Gabrielle Adamik’s glass and ceramic works are a balance between chance operations and deliberate intervention. The outcome is an unexpected interaction of two processes with Adamik nudging her materials into delicate yet supportive arrangements. There is a close relationship with drawing, a practice still paramount to the artist. In the shelf works we view the encircled line folding and twisting through painted and sculptural dimensions. Adamik drags ink across rag paper with the finger as an echo of the sculptural line. She has gently described these lines as the trace of lovers: the glass tendrils as an echo of this gestural hand.
The velvet matte qualities of the ceramic offer a stable armature for her glass linework. The ceramic echoes architectural forms: the arch, the pedestal, the vertical panel. Soft chalky cerulean blue and a salmon pink deflect any stern suggestion of classicism, offering an unusually harmonic interaction within fractious materials. Adamik embraces the Bauhaus approaches of practice before theory and learning by doing. There is a dissolving of the hierarchies of making, crafting, drawing and physical movement. Using a small kiln in her studio has allowed her to retain a direct connection with material. Adamik was a dancer and her sculptures similarly pivot between choreography and improvised expression. Movement is a practice of improvisation that demands presence and challenges habitual behaviour to locate new forms. In her current practice, she facilitates the draping of glass over the ceramic and tests the capacity of these lines to repeatedly overlay in multiple gestural acts.

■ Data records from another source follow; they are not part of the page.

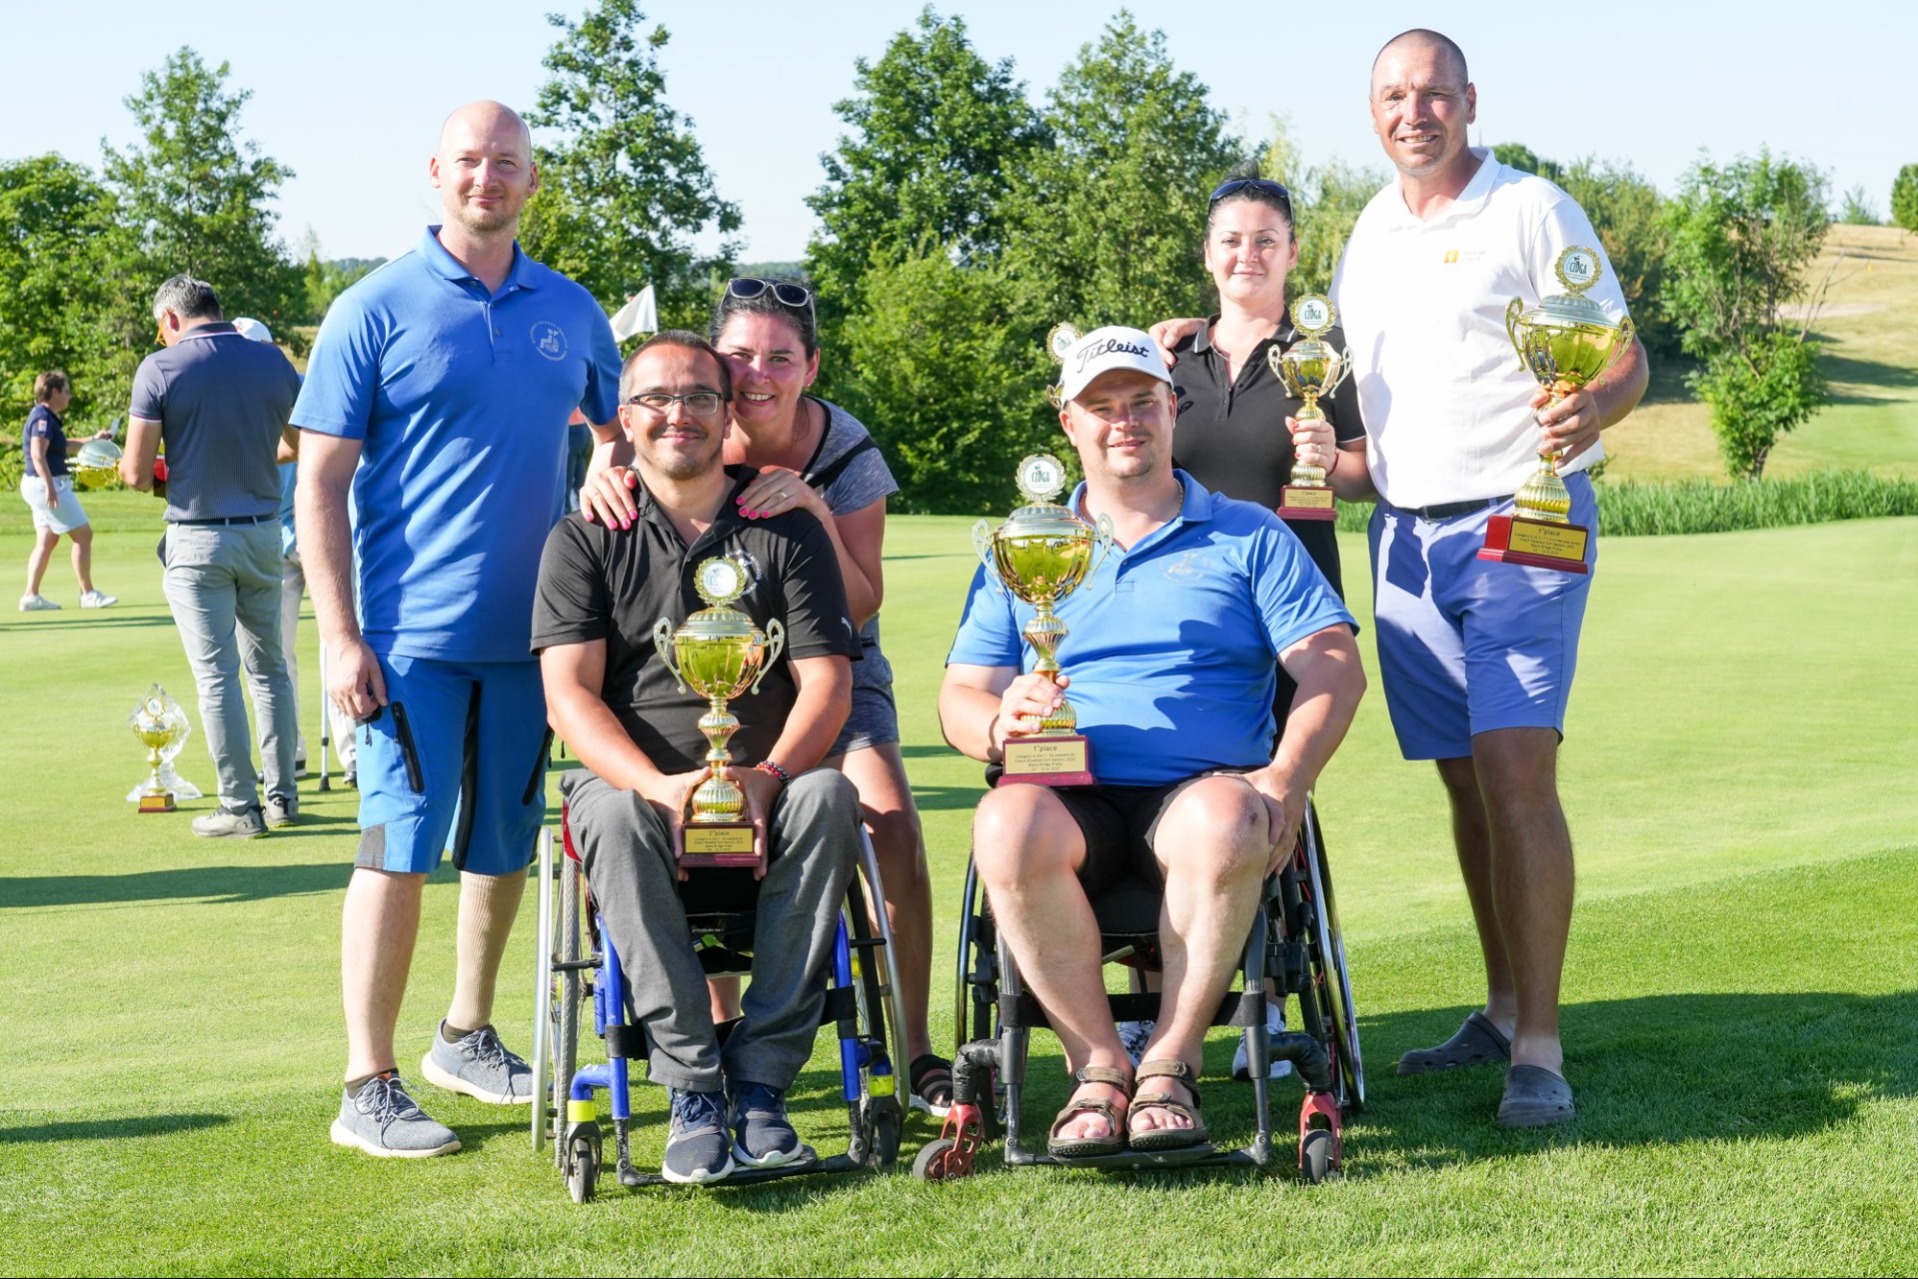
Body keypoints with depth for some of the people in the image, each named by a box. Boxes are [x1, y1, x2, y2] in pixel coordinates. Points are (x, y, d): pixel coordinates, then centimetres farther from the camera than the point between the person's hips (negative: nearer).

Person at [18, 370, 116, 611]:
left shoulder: (46, 417, 15)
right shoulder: (43, 418, -16)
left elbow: (61, 446, 32)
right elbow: (38, 454, -26)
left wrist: (93, 440, 33)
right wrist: (49, 486, -32)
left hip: (42, 486, 10)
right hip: (47, 484, -10)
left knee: (46, 541, 11)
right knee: (83, 535, -4)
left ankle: (31, 595, 10)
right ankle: (87, 594, -1)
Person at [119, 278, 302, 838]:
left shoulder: (160, 369, -10)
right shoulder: (273, 362, 2)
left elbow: (136, 473, -11)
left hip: (197, 540, -4)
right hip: (263, 534, 4)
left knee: (216, 675, 1)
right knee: (270, 669, 15)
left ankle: (240, 807, 4)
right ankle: (282, 795, 19)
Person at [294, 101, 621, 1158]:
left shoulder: (571, 314, 9)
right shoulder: (376, 310, -3)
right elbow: (320, 483, -4)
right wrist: (340, 636, -12)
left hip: (530, 632, 5)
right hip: (413, 635, -5)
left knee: (505, 846, 13)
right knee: (400, 850, -5)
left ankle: (466, 1038, 30)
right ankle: (368, 1089, 1)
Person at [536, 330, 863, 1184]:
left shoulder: (787, 532, 12)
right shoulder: (584, 542, 9)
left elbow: (826, 680, 3)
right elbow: (569, 694, -2)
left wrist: (769, 776, -19)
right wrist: (659, 785, -22)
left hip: (764, 796, 1)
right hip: (636, 779, -1)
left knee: (827, 796, -33)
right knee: (613, 818, -36)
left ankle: (761, 1080, -29)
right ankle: (693, 1088, -32)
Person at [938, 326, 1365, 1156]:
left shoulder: (1248, 537, 17)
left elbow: (1335, 668, 5)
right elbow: (959, 697, 15)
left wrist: (1287, 779, -14)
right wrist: (1000, 724, -12)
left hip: (1202, 790, -1)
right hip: (1072, 801, 1)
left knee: (1224, 822, -38)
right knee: (1007, 827, -34)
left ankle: (1170, 1065, -23)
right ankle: (1098, 1066, -21)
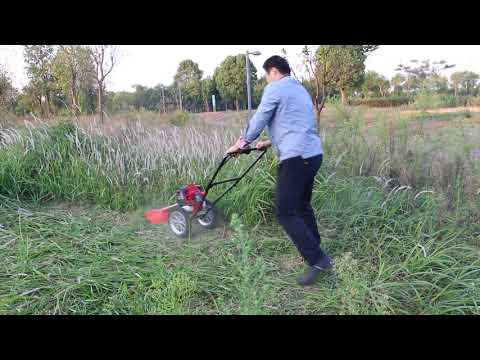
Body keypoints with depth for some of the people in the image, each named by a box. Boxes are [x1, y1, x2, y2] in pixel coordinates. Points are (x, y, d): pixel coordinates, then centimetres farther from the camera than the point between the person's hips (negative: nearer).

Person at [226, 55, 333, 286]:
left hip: (296, 157, -10)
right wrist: (270, 142, 35)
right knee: (302, 206, 20)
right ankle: (314, 251, 28)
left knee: (285, 212, -7)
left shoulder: (274, 88, -3)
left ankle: (318, 259, -7)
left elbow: (259, 120, 0)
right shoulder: (300, 89, 25)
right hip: (313, 154, 10)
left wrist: (242, 143, 15)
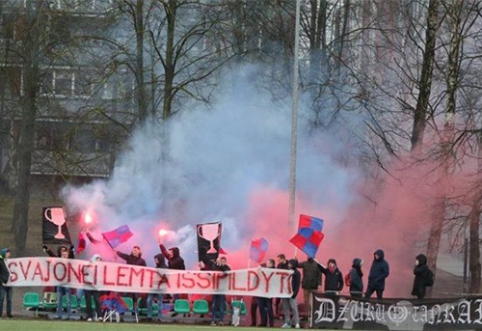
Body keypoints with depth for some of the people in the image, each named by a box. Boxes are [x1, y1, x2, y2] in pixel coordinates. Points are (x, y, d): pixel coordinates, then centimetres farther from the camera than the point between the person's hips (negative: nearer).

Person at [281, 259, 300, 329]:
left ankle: (297, 323, -8)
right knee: (286, 308, 4)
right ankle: (287, 322, 7)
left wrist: (295, 293, -16)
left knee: (294, 307, -10)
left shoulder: (296, 273, 0)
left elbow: (297, 284, -6)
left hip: (292, 292, -6)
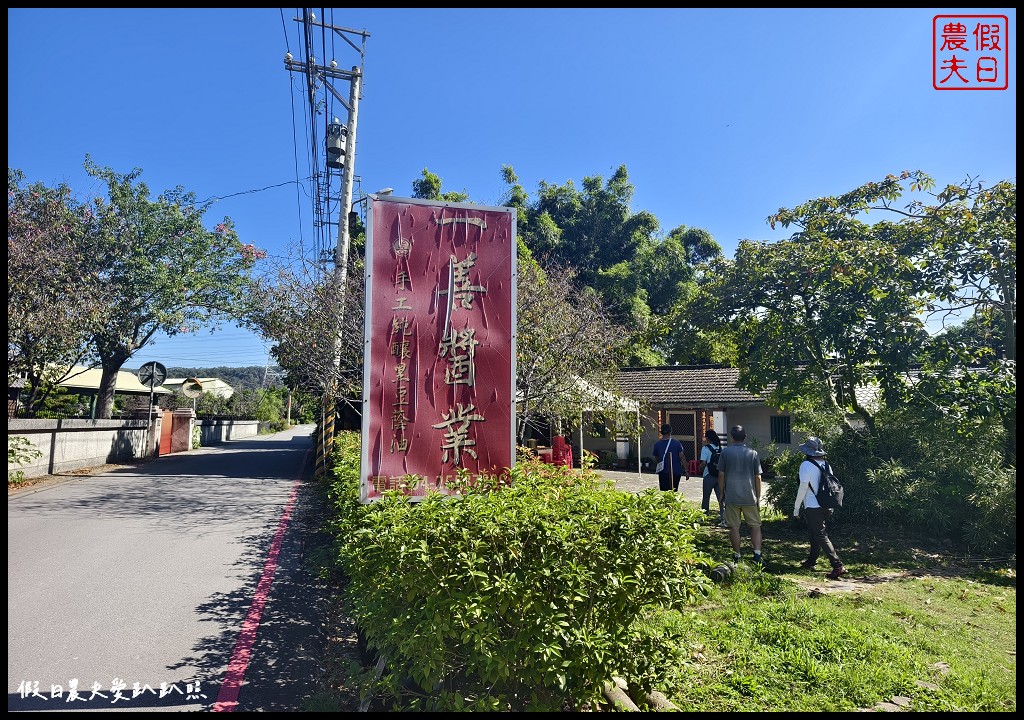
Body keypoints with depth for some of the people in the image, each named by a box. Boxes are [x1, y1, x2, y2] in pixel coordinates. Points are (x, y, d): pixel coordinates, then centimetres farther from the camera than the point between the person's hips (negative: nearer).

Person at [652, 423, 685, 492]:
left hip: (663, 472, 0)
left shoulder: (657, 444, -2)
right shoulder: (677, 443, -6)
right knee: (674, 492, 13)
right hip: (676, 471, 0)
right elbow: (682, 457, -7)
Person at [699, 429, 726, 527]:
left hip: (709, 476, -4)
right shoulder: (720, 448, 4)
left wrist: (700, 470, 3)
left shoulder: (706, 448, -10)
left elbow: (703, 463, -14)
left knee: (706, 497, 11)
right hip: (720, 475, 4)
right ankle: (723, 519, 0)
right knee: (721, 498, 5)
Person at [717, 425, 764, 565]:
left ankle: (737, 556, 13)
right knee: (755, 525, 11)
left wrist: (721, 493, 11)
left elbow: (721, 475, -2)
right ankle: (757, 554, 0)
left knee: (734, 527, 7)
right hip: (749, 497, 1)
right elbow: (758, 477, 2)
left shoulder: (726, 452, -4)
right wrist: (758, 497, 11)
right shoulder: (753, 453, 0)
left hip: (731, 496, -1)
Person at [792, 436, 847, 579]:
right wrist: (830, 508, 23)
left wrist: (796, 508, -7)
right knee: (815, 534, 20)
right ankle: (811, 562, 33)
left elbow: (803, 487, -16)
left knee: (821, 537, -6)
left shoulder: (806, 465, -14)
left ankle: (838, 566, -12)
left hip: (813, 508, -8)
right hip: (826, 507, 8)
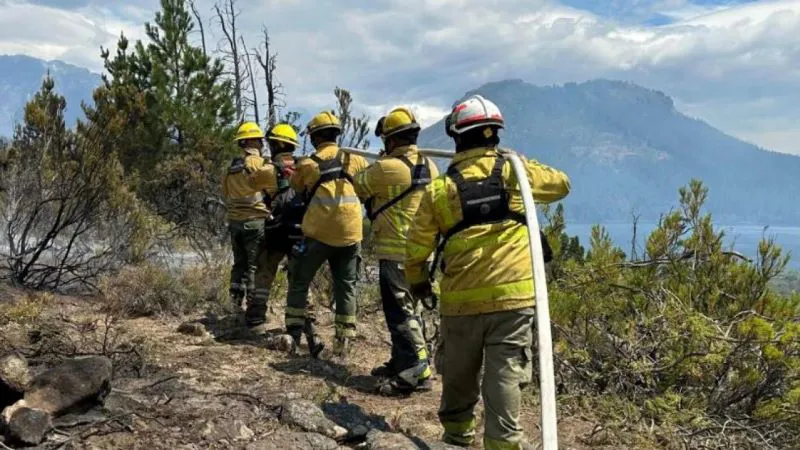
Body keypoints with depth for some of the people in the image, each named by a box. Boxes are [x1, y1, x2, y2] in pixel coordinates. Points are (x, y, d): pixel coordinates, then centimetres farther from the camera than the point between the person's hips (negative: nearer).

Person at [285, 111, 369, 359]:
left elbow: (295, 186, 15)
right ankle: (343, 343, 10)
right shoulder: (354, 160, 3)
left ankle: (293, 335, 15)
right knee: (346, 287, 11)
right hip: (349, 234, 2)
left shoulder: (307, 164, -3)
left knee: (300, 283, 14)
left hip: (318, 234, -2)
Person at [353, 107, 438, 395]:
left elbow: (358, 187, -2)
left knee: (400, 311, -2)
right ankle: (401, 362, 30)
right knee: (406, 307, 18)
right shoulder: (429, 166, 4)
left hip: (395, 251, -8)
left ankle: (417, 372, -1)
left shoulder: (387, 168, -17)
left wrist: (351, 171, 18)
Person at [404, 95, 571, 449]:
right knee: (504, 377, 3)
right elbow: (561, 183, 18)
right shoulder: (514, 172, 0)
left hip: (461, 300, 1)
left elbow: (417, 248, 5)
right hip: (513, 295, 0)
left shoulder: (440, 188, 1)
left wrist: (418, 284, 23)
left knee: (459, 377, 18)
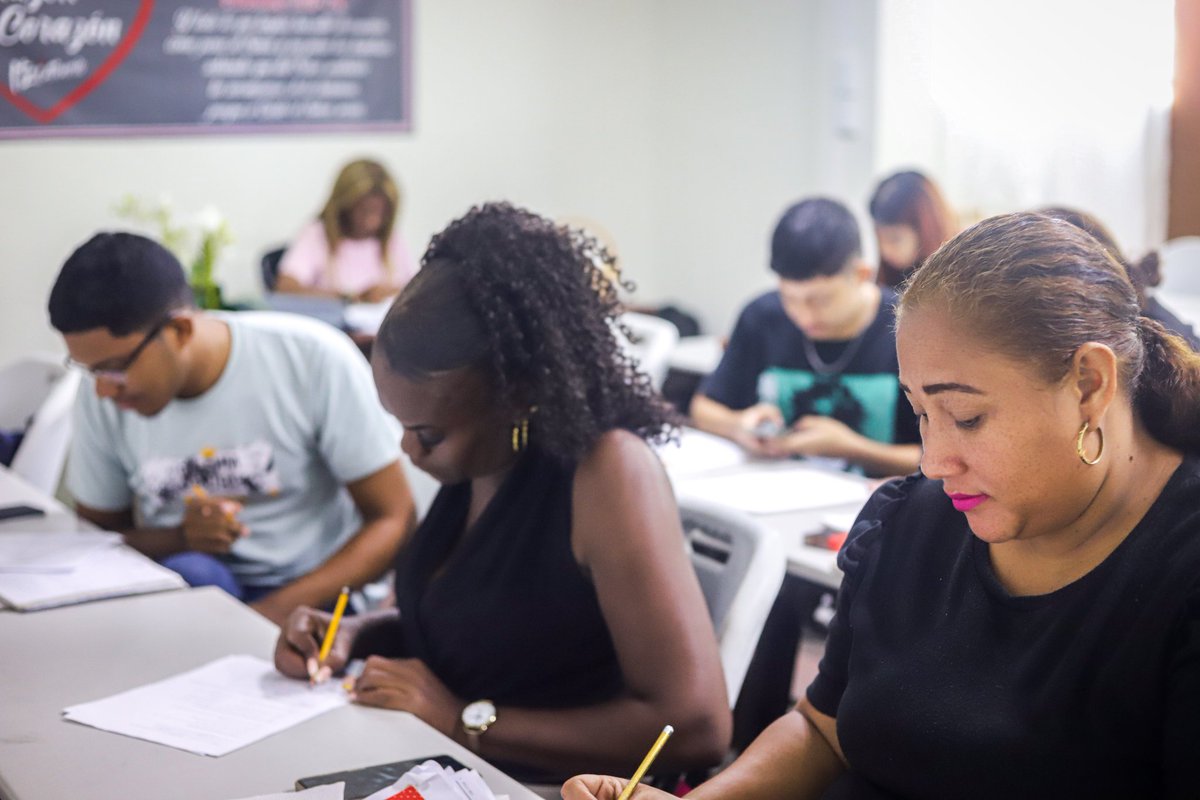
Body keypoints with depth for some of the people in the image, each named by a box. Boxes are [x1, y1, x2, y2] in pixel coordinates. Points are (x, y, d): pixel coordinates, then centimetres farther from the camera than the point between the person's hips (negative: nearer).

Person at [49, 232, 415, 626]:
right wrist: (179, 539, -15)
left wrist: (278, 609, -25)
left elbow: (393, 520, -11)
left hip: (311, 599, -2)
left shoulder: (313, 358, -15)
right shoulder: (101, 401, -4)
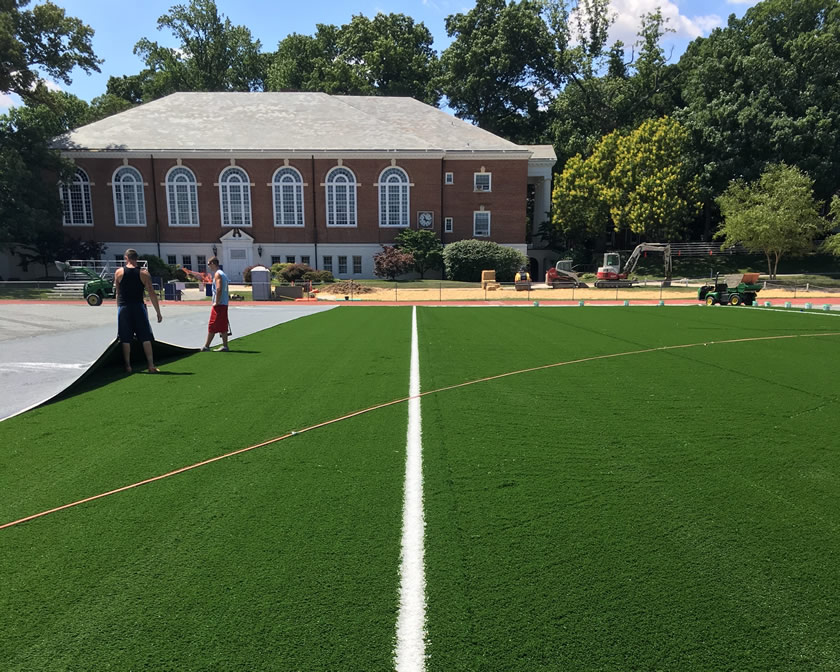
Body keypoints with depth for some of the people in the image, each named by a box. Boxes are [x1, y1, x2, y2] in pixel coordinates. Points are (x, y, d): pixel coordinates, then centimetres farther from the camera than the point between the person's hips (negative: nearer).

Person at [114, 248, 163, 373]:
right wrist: (158, 312, 1)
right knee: (146, 338, 3)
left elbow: (117, 293, 8)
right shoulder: (144, 273, -2)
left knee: (125, 340, 8)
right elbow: (152, 294, -4)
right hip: (138, 308, -1)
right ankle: (151, 366, 2)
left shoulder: (119, 272, 2)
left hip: (123, 308, 1)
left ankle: (128, 366, 11)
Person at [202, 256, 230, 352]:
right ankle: (225, 346, 10)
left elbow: (219, 288, -22)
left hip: (219, 304, -9)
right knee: (223, 326, 9)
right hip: (224, 304, 9)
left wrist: (216, 302, -19)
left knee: (212, 326, -3)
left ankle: (206, 346, 3)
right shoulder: (223, 274, 18)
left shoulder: (217, 274, -11)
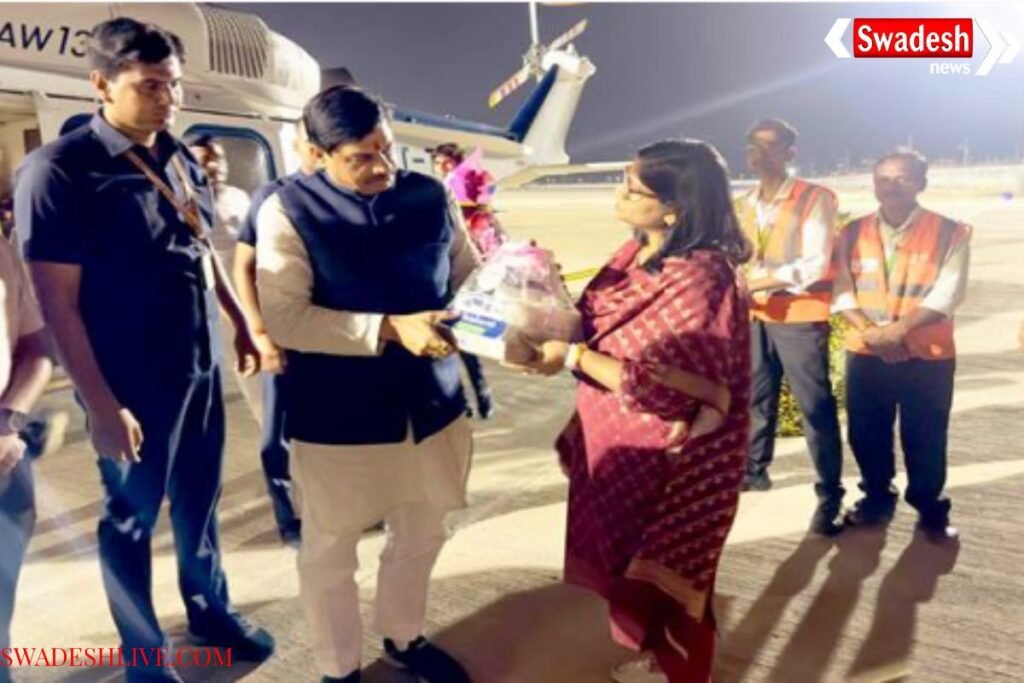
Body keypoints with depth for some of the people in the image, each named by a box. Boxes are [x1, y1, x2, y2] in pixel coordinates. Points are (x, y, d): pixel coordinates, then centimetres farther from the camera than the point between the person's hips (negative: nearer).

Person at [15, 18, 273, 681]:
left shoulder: (181, 159, 5)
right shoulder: (58, 170, -14)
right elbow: (57, 302, -16)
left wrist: (243, 325, 17)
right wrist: (101, 405, -17)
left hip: (200, 367, 6)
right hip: (133, 381, -5)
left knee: (199, 499, 20)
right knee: (133, 516, 12)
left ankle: (211, 610, 42)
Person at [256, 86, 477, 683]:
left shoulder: (430, 196, 2)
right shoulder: (289, 211, -10)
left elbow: (469, 274, 9)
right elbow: (285, 319, -18)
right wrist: (390, 329, -25)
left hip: (431, 401, 4)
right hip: (338, 415, -4)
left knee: (421, 537, 21)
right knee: (330, 553, 14)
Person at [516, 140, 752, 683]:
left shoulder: (699, 279, -26)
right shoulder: (639, 252, 2)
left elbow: (661, 387, -28)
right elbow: (606, 324, 10)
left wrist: (572, 356, -24)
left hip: (667, 460, -9)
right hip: (624, 445, 9)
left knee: (662, 577, 12)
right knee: (632, 566, 24)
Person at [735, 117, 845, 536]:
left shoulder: (815, 199, -8)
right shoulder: (743, 206, 12)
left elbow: (815, 266, -17)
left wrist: (757, 280, -22)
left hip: (800, 318, -6)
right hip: (756, 317, 6)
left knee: (816, 407, -4)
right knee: (756, 398, 16)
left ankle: (830, 497, 5)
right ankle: (755, 468, 34)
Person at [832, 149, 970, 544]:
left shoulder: (949, 233, -3)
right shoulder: (854, 233, 4)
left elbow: (947, 294, -12)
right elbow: (842, 292, -1)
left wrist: (899, 329, -23)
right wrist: (870, 332, -16)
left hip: (928, 356, -2)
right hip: (865, 353, 2)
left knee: (925, 439, 7)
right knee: (866, 434, 10)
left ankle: (930, 510, 27)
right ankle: (877, 499, 31)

Gabrielle Adamik studied Object Design in Glass at Sydney College of Arts, and has recently been a finalist in the touring Ranamok Glass Prize and the Meroogal Women’s Art Prize. She was an Artist in Residence with Gapuwiyak Community, North East Arnhem Land where she explored basket-making using pandanus.
India Mark’s still life paintings offer a contemplative space. The work invites us to explore the edges of forms and shifts in hue through variations in texture. Cast shadows from opposing light sources allow for a play of surface and layer. Shades repeat and adjust within the lip of the cup and against the wall behind. Tonalities and edges vibrate from porcelain to the skin of fruit and from liquid to the doubling background shadows. This play on doubling is repeated through the division of the canvas into two almost equal segments. Colour shimmers against carefully prepared backgrounds with just perceptible variations in tone between vertical plane and ground. These luminescent hues are built up through underpainting, bringing a pearl to porcelain, gold and ceramic.
India Mark has painted these in her home studio. The works link the nuanced action of applying paint to canvas with the repetitive motion of preparing cups of tea. The daily practice of painting is echoed in the preparation of the food and drink. The scale of the work offers further intimacy with the cups and saucers an extension of the body: weathered, humbled by use and rinsed out (like her palette). The repetition of forms along the horizontal nods to Italian painter Giorgio Morandi but Morandi blended his foggy objects. Mark’s objects remain distinct along a vibrating edge. Her still life surfaces link to her portrait painting – the cast of light falling on form and the rich colouring of fruit like a living skin.
India Mark was a finalist in the Archibald Prize in 2016 and again in 2018 with her powerful portrait, Candy. She was awarded the Foundation for Visual Arts Scholarship from the ANU School of Art and a Master of Fine Arts at the National Art School. Two of her works are included in the archival collection of the National Art School.